YOUR OBJECTIVE: Rewrite the material from the line with "How many slices are in this pie chart?" through the end, replacing "series" with "dataset" and leaving everything else unchanged, and omit the pictures from your answer.

INPUT MATERIAL:
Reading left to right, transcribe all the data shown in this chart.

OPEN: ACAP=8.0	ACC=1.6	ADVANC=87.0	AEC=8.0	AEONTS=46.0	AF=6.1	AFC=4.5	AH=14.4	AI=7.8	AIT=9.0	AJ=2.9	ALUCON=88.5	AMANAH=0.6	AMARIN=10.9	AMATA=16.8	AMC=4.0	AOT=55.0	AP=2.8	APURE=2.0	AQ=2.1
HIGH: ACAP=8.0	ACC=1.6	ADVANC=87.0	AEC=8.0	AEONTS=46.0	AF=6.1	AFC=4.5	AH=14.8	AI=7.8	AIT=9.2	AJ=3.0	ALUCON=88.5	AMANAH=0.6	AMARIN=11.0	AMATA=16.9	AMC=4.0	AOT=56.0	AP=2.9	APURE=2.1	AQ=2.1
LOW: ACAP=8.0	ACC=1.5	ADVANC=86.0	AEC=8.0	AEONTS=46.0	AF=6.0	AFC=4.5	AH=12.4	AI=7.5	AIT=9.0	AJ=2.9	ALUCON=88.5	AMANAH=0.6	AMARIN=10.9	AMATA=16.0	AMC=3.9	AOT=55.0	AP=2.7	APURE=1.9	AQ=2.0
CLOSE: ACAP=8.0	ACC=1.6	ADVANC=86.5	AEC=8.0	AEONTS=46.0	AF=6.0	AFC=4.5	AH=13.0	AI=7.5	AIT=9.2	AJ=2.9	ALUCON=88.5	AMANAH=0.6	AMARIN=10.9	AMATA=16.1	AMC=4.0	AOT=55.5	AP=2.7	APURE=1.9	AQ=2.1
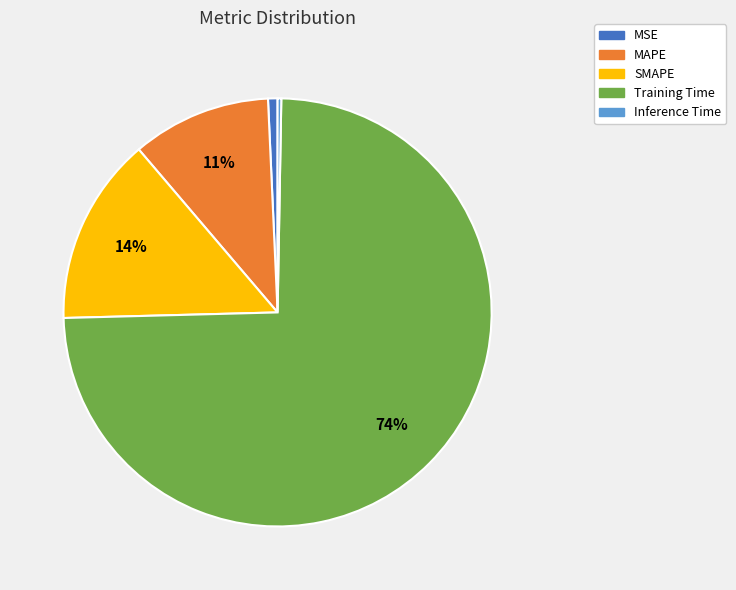

Do SMAPE and MSE together represent more than half of the pie?

No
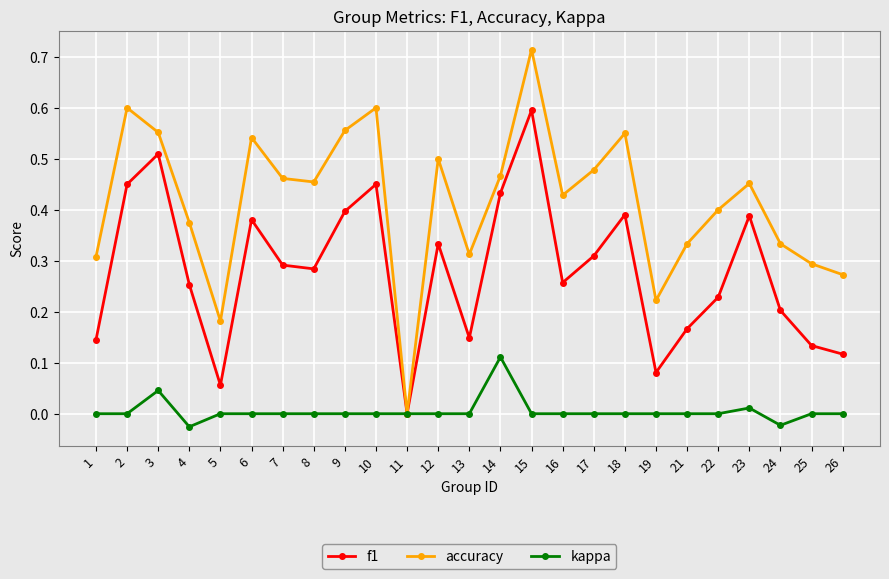

At which label does f1 reach its peak?

15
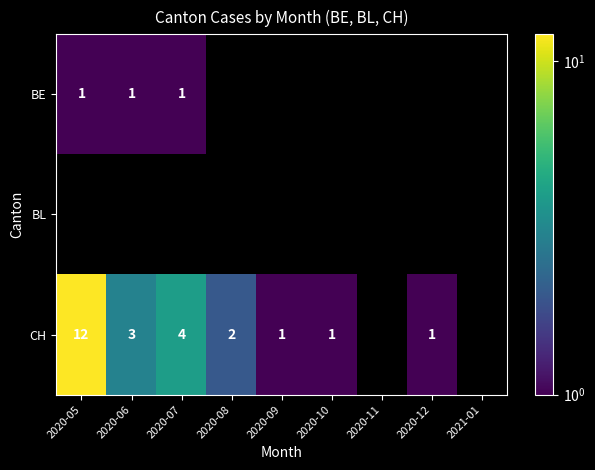

The CH series shows 1 at 2020-10. True or false?

True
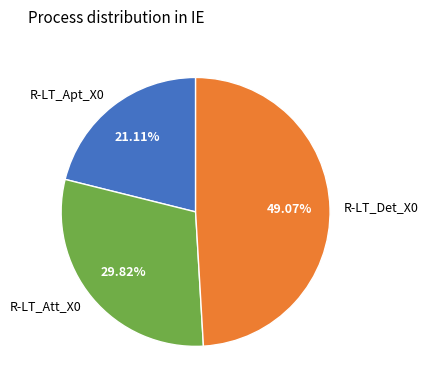

How many slices are in this pie chart?

3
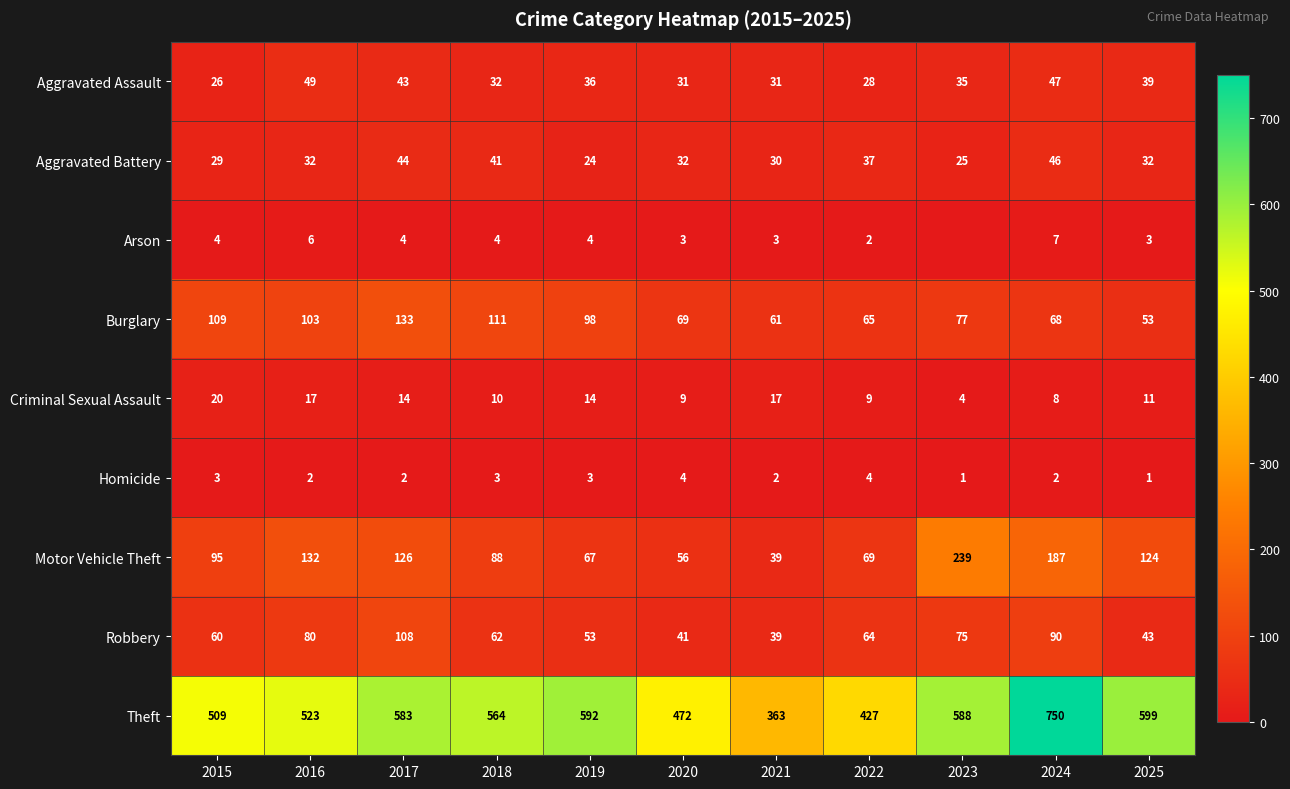

What is the total value across all series at 2018?

915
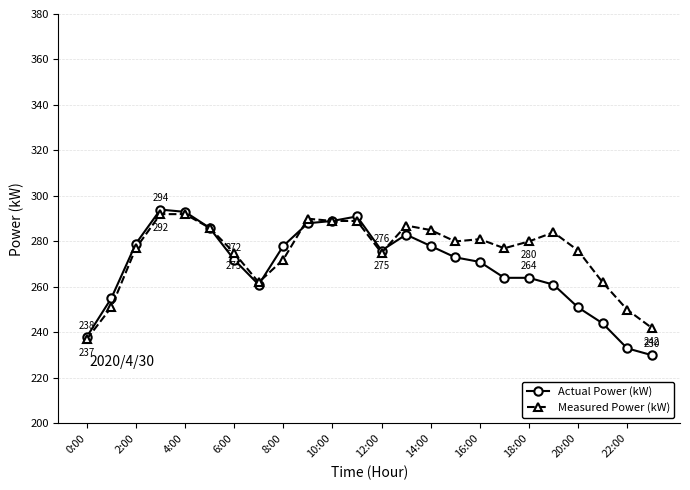

What is the smallest value displayed?

230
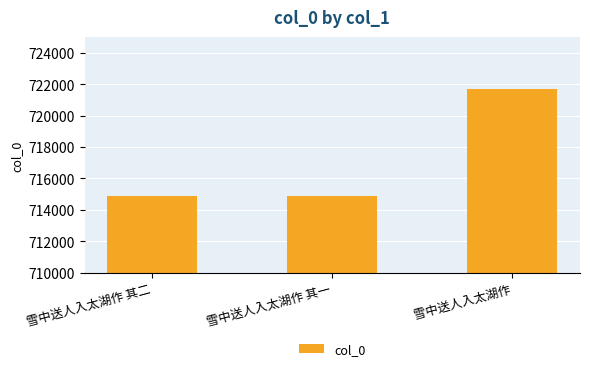

How many distinct data groups are displayed?

1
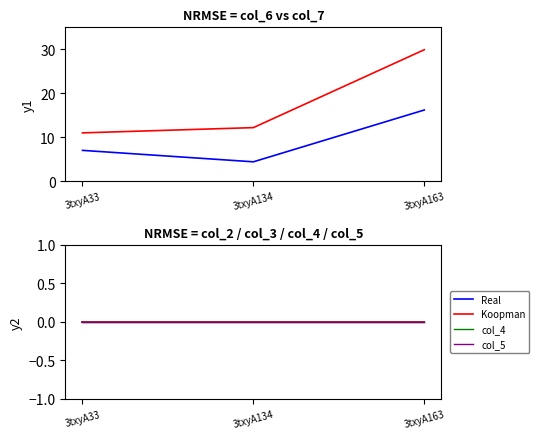

Which series has the largest range (max minus min)?

col_7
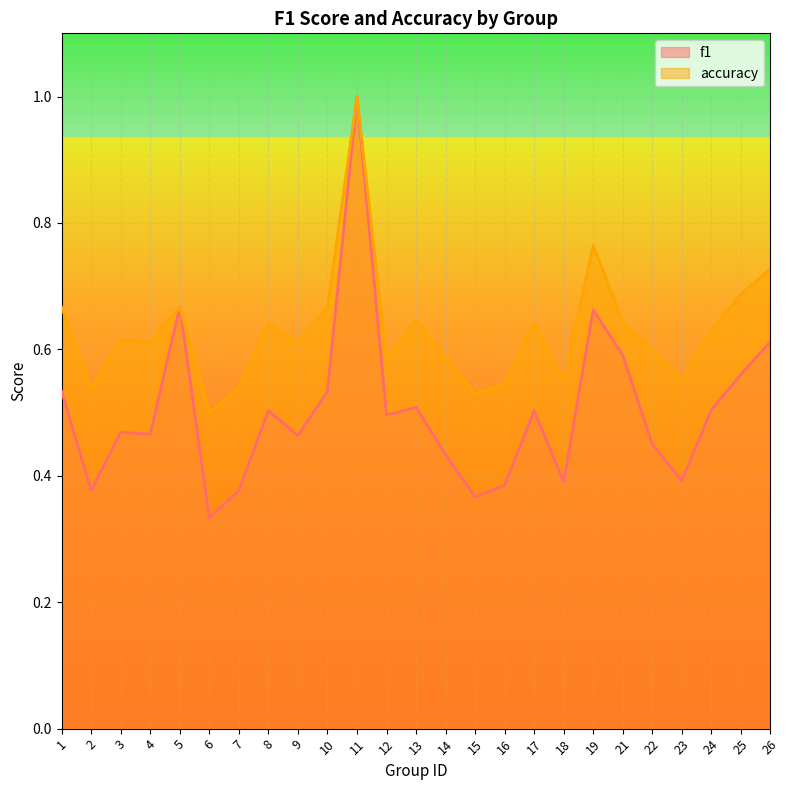

True or false: accuracy and f1 cross at least once.

False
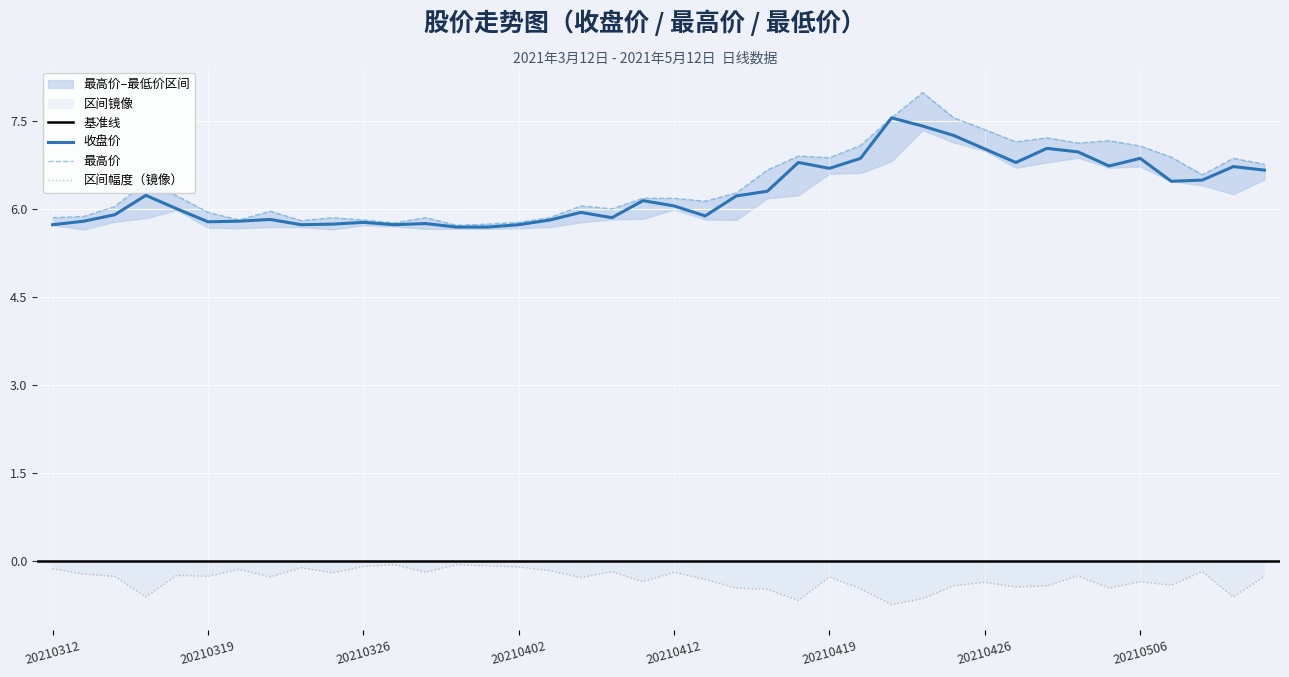

What is the difference between the maximum and second lowest values in the 最高价 series?

2.2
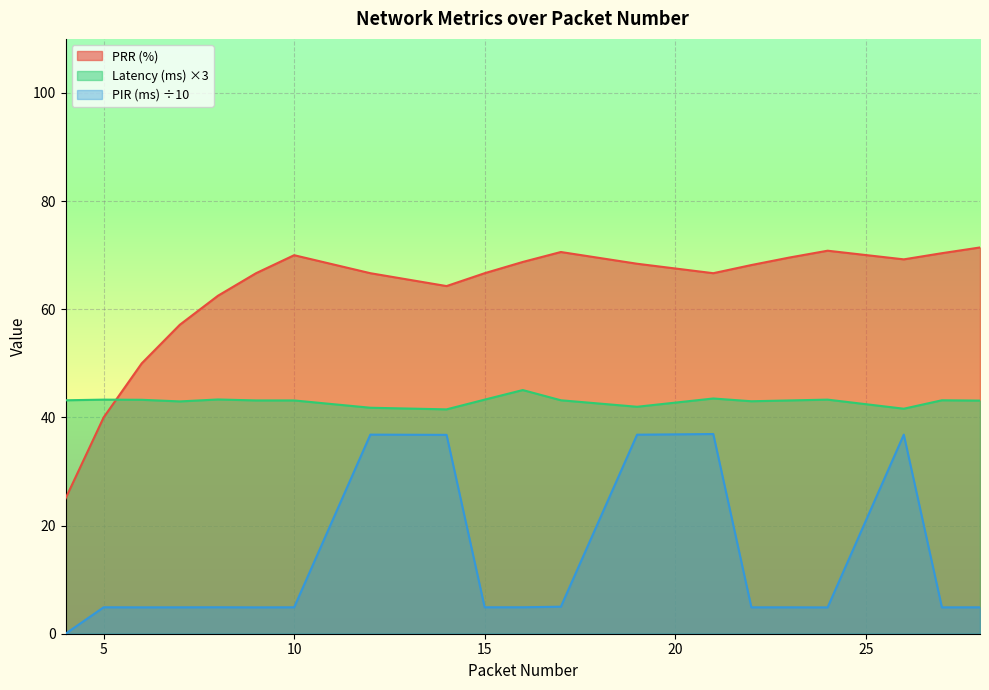

List the series in order of their overall mean, highest first.

PRR (%), Latency (ms) ×3, PIR (ms) ÷10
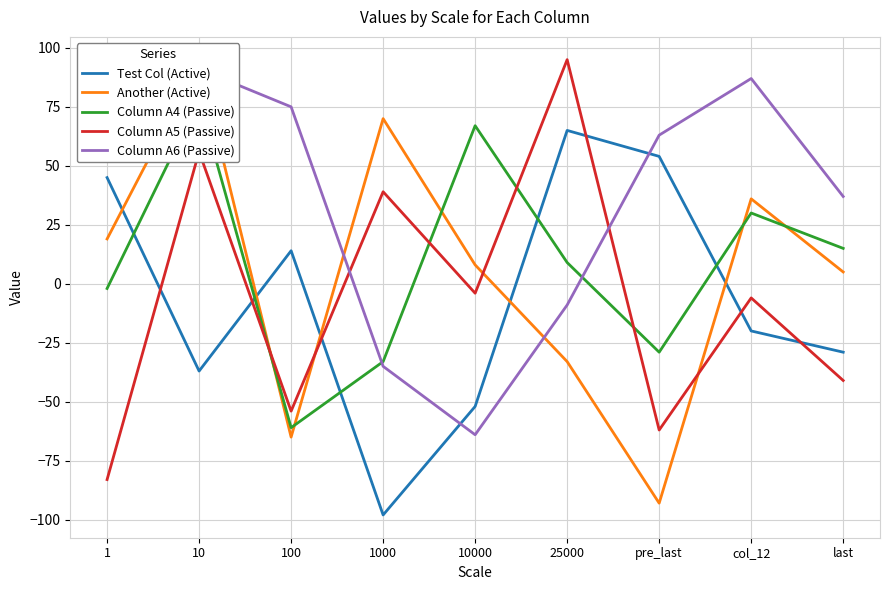

Which series has the widest spread of values?

Another (Active)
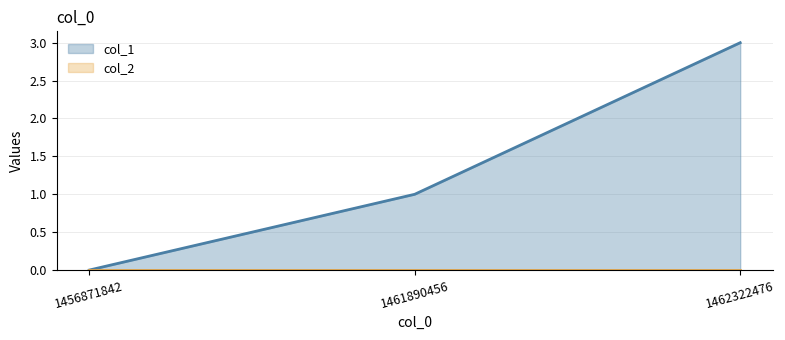

Which category has the lowest value across all series?

1456871842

RESULT OF THE TASK:
How many slices are in this pie chart?

3

What is the total value across all dataset at 2018?

915

What is the smallest value displayed?

230

How many distinct data groups are displayed?

1

Which dataset has the largest range (max minus min)?

col_7

True or false: accuracy and f1 cross at least once.

False

What is the difference between the maximum and second lowest values in the 最高价 dataset?

2.2

List the dataset in order of their overall mean, highest first.

PRR (%), Latency (ms) ×3, PIR (ms) ÷10

Which dataset has the widest spread of values?

Another (Active)

Which category has the lowest value across all dataset?

1456871842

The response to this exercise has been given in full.